Snapped this shot of a Jaguar at the Jacksonville Zoo yesterday. Click on the shot of the Jaguar to see the rest of the shots from the zoo. Enjoy!


----------



## Formatted (Mar 31, 2010)

:thumbup: Great stuff! What camera / lens did you use did you use?


----------



## MS3Jon (Mar 31, 2010)

Formatted said:


> :thumbup: Great stuff! What camera / lens did you use did you use?



Thanks. I shoot with a gripped D300, and used the 70-300VR for that shot.


----------



## corralup (Mar 31, 2010)

Fantastic stuff!  Those two small parrots were cute!  The cats were way cool!


----------



## CousinMadness (Mar 31, 2010)

A bit contrasty but a lovely pose. Look at how shiny that coat is! Wow.


Martin


----------



## boogschd (Mar 31, 2010)

awesome O.O


----------



## Sw1tchFX (Mar 31, 2010)

cool pose!


----------



## Allizdog89 (Apr 1, 2010)

Love the composition, Action is great! I dont know if its the jaguars coat or the PP or what, but it seems like the shiny part where the light is hitting it most that its a bit grainy. Other than that awesome!

PS do you mind posting the original photo so I can see how you PP? If not I understand


----------



## EricD (Apr 1, 2010)

Nice capture. What a killer pose. At first I thought the picture was a tad dark, but after looking at it for a bit i like the lighting the way it is!  spot on......


----------



## molested_cow (Apr 1, 2010)

PEERRRFECT!!! Great lighting, focus and depth of field. Great composition too!


----------



## physi28 (Apr 4, 2010)

I really really enjoyed watching the position of the jaguar, newer seen before!:thumbup:


----------



## Dominantly (Apr 4, 2010)

When I loaded the page and saw the Jaguar, I was immediately drawn to the shot.

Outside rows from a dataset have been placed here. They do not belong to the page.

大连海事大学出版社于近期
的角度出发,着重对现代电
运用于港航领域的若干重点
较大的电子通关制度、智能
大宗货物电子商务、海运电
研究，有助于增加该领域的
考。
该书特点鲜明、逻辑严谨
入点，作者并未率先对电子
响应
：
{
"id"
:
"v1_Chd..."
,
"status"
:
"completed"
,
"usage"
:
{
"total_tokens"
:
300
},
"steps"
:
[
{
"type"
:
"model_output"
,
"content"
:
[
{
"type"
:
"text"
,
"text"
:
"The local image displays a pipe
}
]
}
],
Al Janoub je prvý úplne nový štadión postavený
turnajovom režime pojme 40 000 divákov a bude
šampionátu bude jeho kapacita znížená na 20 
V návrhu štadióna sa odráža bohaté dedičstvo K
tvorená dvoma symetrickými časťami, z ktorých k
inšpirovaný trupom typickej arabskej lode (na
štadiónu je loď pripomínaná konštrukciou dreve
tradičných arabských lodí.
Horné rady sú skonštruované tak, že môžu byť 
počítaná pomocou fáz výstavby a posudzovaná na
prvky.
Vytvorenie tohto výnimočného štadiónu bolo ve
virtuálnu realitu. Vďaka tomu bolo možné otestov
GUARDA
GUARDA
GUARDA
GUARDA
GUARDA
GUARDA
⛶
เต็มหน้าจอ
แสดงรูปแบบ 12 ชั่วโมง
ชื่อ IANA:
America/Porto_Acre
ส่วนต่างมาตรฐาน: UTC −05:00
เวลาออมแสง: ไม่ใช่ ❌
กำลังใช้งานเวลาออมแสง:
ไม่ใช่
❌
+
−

The pose is awesome and is what totally makes the shot. The muscles and body build are incredible, and this displays that very nicely.


----------



## boomer (Apr 4, 2010)

Very cool!


----------



## sojourn (Apr 6, 2010)

A little contrasty...but what a powerful capture! You have displayed the cat's strength and elegance in that great foreshortened pose. Beautiful!


----------



## Minds Eye (Apr 8, 2010)

fantastic!


----------



## HoboSyke (Apr 15, 2010)

Good capture. Some dodging and burning of the highlights and shadows could really enhance this image.

Thanks for sharing...


----------



## ben_007 (Apr 18, 2010)

very nice


----------



## D-B-J (Apr 18, 2010)

flawless capture!


----------



## Wino (Apr 19, 2010)

Hi MS3Jon,

A beautiful animal well caught in camera. However, I prefer number 12 of your set to this. There is no distracting (IMHO) bush, and more importantly the space to its left (as you face it) has given the animal somewhere to 'move' into. I'm no expert but I always try to leave space for the subject to look/move into, as you've done for numbers 7 and 12. For instance, if it's facing/moving right to left I leave space on its left, and maybe crop closer the opposite side.

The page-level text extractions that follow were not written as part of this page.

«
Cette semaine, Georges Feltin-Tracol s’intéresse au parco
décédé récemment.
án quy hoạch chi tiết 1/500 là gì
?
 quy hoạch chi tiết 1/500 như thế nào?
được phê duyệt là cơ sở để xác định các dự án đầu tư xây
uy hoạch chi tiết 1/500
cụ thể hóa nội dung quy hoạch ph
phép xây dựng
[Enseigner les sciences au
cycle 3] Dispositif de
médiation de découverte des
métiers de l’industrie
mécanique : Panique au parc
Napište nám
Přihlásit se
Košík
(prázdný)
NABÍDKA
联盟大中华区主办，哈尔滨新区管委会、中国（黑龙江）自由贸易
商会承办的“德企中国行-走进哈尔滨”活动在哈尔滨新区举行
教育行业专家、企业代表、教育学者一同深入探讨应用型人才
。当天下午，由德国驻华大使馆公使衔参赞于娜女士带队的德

I hope this doesn't sound patronizing. I'm not telling anyone what to do, just what I try to do (and sometimes forget  )


----------



## dab_20 (Apr 19, 2010)

Awesome shot!! I always wish to get a picture like this at the zoo... unfortunately their always sleeping when I'm there... 'course I don't much blame them!


----------



## cnutco (Apr 19, 2010)

Nice shot.  Look at the muscle structure on that cat!


----------



## shrutebucks (Apr 19, 2010)

amazing pictures, all of them


----------